Throughout the last year, LinkedIn made some of its biggest ever contributions to the open-source community by releasing ten new original projects, including Burrow, Goblin and Pinot, while pushing major updates to existing projects such as Apache Samza, Apache Kafka, Rest.li and Voldemort.
“We’ve worked to scale our infrastructure as we reached 400 million LinkedIn members, so it’s no surprise many of our open-source projects this year focus on building out our data pipelines and tools to help make sense of our data,” wrote LinkedIn’s Igor Perisic in a blog post. “The infrastructure improvements we’ve made in Kafka have allowed us to handle 1.3 trillion messages per day, and Espresso now serves 2.2 million rows per second.”
LinkedIn open-sourced its Pinot real-time analytics infrastructure last June. The technology allows LinkedIn to sort through and analyze enormous amounts of data in real-time for a wide variety of its products.

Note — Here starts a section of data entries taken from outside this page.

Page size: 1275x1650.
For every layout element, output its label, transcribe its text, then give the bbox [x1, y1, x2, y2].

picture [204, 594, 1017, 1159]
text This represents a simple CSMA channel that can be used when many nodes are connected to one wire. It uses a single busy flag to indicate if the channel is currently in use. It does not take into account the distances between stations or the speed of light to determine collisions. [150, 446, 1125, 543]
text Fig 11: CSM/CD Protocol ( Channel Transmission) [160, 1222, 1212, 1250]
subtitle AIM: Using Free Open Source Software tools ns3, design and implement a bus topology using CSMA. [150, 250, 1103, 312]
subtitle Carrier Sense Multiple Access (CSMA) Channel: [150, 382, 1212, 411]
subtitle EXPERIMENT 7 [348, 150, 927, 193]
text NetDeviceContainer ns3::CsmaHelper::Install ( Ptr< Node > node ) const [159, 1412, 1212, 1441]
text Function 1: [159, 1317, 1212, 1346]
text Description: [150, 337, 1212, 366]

“At LinkedIn, we have a large deployment of Pinot storing hundreds of billions of records and ingesting over a billion records every day,” said Kishore Gopalakrishna, a senior software engineer at LinkedIn, in a blog post describing how it works. “Pinot serves as the backend for more than 25 analytics products for our customers and members. This includes products such as Who Viewed My Profile, Who Viewed My Posts and the analytics we offer on job postings and ads to help our customers be as effective as possible and get a better return on their investment. In addition, more than 30 internal products are powered by Pinot…”
LinkedIn also open-sourced its lightweight PalDB technology for storing side data last October. As Linkedin engineer Matthieu Monsch explains, side data is the extra read-only data needed by a process to do its job, such as a list of stop words used by a natural language processing algorithm, or machine learning models used in machine translation, content classification or spam detection are also side data. The problem is that when this side data becomes too large, it creates bottlenecks for applications that depend on it. PalDB was built to provide a read-only embeddable database that makes it easier to scale side data.

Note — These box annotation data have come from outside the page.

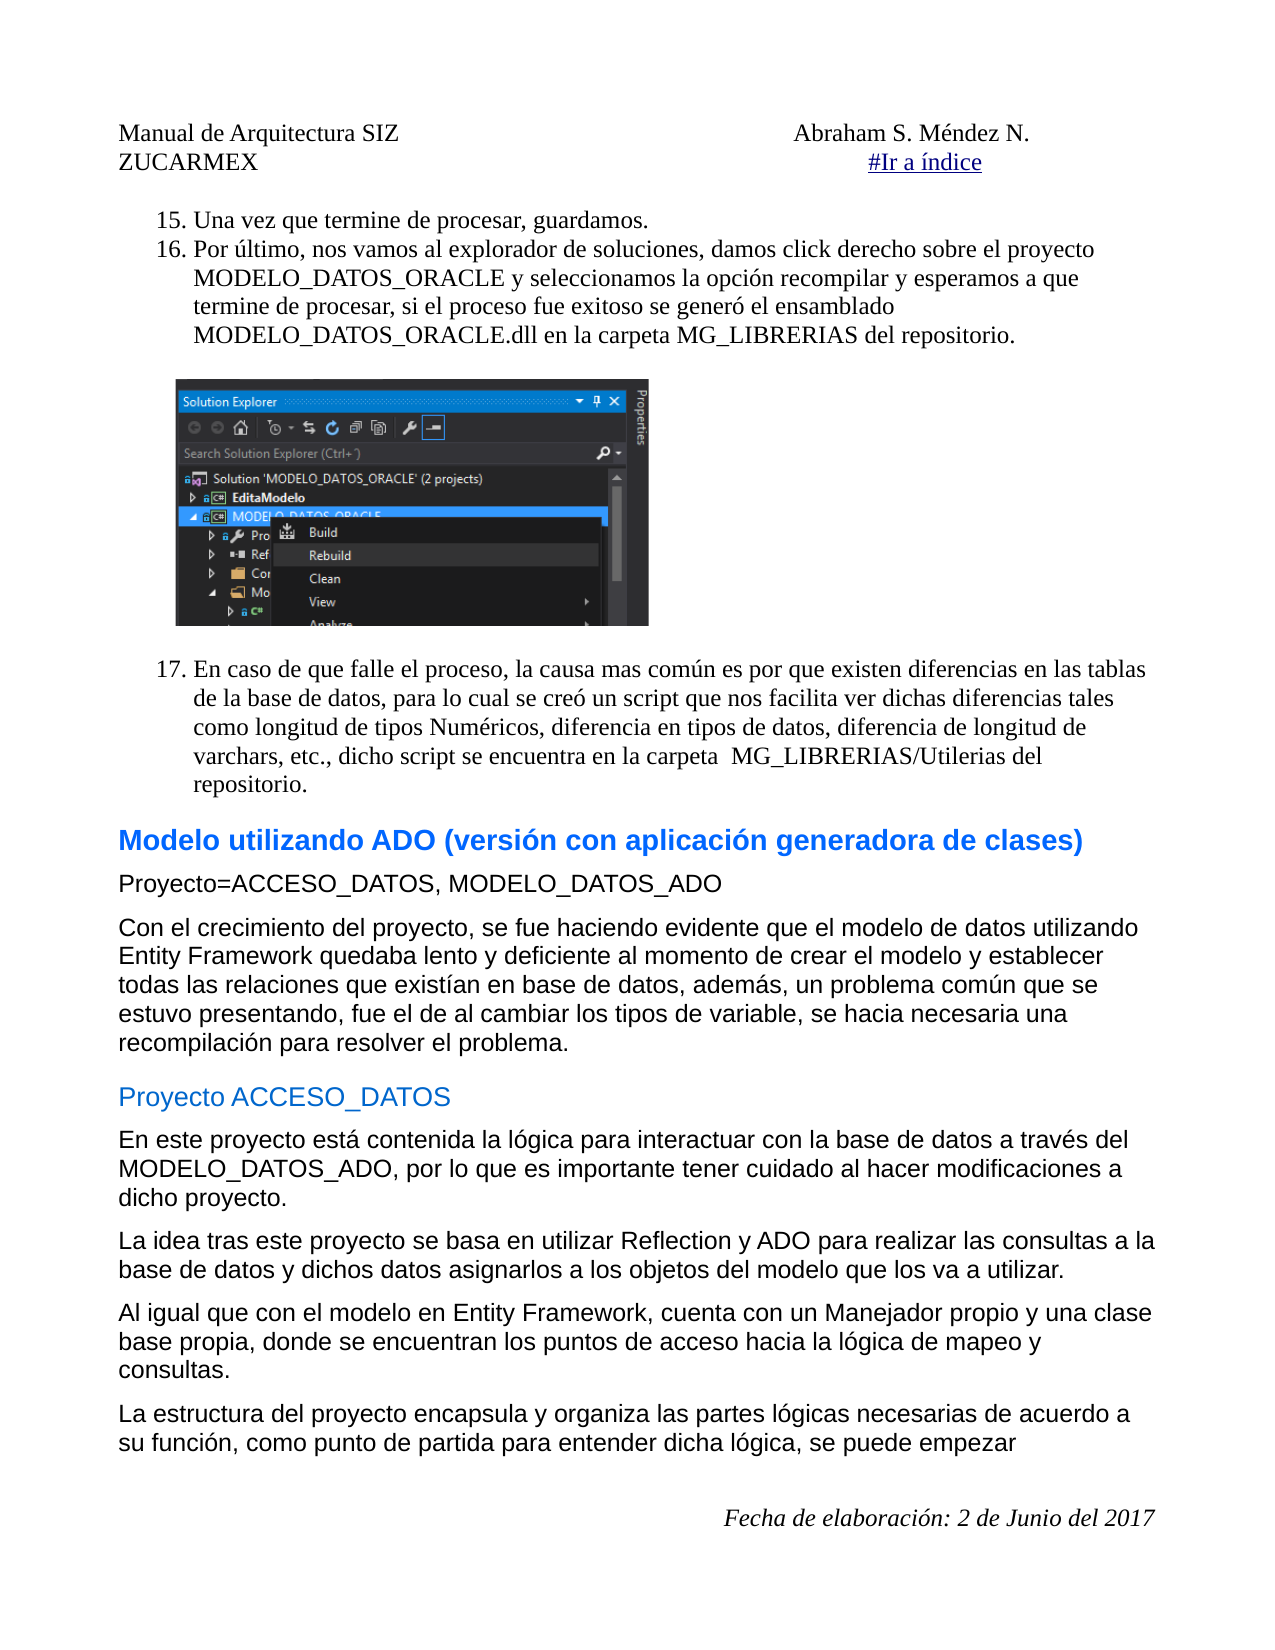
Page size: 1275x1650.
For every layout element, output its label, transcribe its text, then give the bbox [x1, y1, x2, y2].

text Proyecto ACCESO_DATOS [118, 1081, 1157, 1113]
list Por último, nos vamos al explorador de soluciones, damos click derecho sobre el proyecto MODELO_DATOS_ORACLE y seleccionamos la opción recompilar y esperamos a que termine de procesar, si el proceso fue exitoso se generó el ensamblado MODELO_DATOS_ORACLE.dll en la carpeta MG_LIBRERIAS del repositorio. [156, 234, 1157, 349]
text La idea tras este proyecto se basa en utilizar Reflection y ADO para realizar las consultas a la base de datos y dichos datos asignarlos a los objetos del modelo que los va a utilizar. [118, 1226, 1157, 1283]
text Proyecto=ACCESO_DATOS, MODELO_DATOS_ADO [118, 869, 1157, 898]
list Una vez que termine de procesar, guardamos. [156, 205, 1157, 234]
picture [300, 379, 385, 450]
text La estructura del proyecto encapsula y organiza las partes lógicas necesarias de acuerdo a su función, como punto de partida para entender dicha lógica, se puede empezar [118, 1399, 1157, 1456]
text Modelo utilizando ADO (versión con aplicación generadora de clases) [118, 823, 1157, 857]
text Al igual que con el modelo en Entity Framework, cuenta con un Manejador propio y una clase base propia, donde se encuentran los puntos de acceso hacia la lógica de mapeo y consultas. [118, 1298, 1157, 1384]
list En caso de que falle el proceso, la causa mas común es por que existen diferencias en las tablas de la base de datos, para lo cual se creó un script que nos facilita ver dichas diferencias tales como longitud de tipos Numéricos, diferencia en tipos de datos, diferencia de longitud de varchars, etc., dicho script se encuentra en la carpeta MG_LIBRERIAS/Utilerias del repositorio. [156, 654, 1157, 798]
text En este proyecto está contenida la lógica para interactuar con la base de datos a través del MODELO_DATOS_ADO, por lo que es importante tener cuidado al hacer modificaciones a dicho proyecto. [118, 1125, 1157, 1211]
text Con el crecimiento del proyecto, se fue haciendo evidente que el modelo de datos utilizando Entity Framework quedaba lento y deficiente al momento de crear el modelo y establecer todas las relaciones que existían en base de datos, además, un problema común que se estuvo presentando, fue el de al cambiar los tipos de variable, se hacia necesaria una recompilación para resolver el problema. [118, 913, 1157, 1056]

In his blog post, Perisic said he believes that LinkedIn’s engineers benefit from open-sourcing their projects because it means their work is exposed to the entire developer community.
“It seems paradoxical to think that developers write better software for others than they do for themselves, but it actually makes sense,” Perisic wrote. “When software is written ‘internally,’ developers have a tendency to cut some corners—and I’m as guilty as anyone—especially around documenting, making code easily readable and reusable and having all the right tests in order.”
“With open source, developers’ names are attached to the software they create and the entire community can look at it,” he continued. “This puts a human face on code and reputations on the line. Once a developer open sources some software, their names will be forever associated with it. This is a huge incentive to cross their T’s and dot their I’s. A developer wants to be associated with good stuff that is well written.”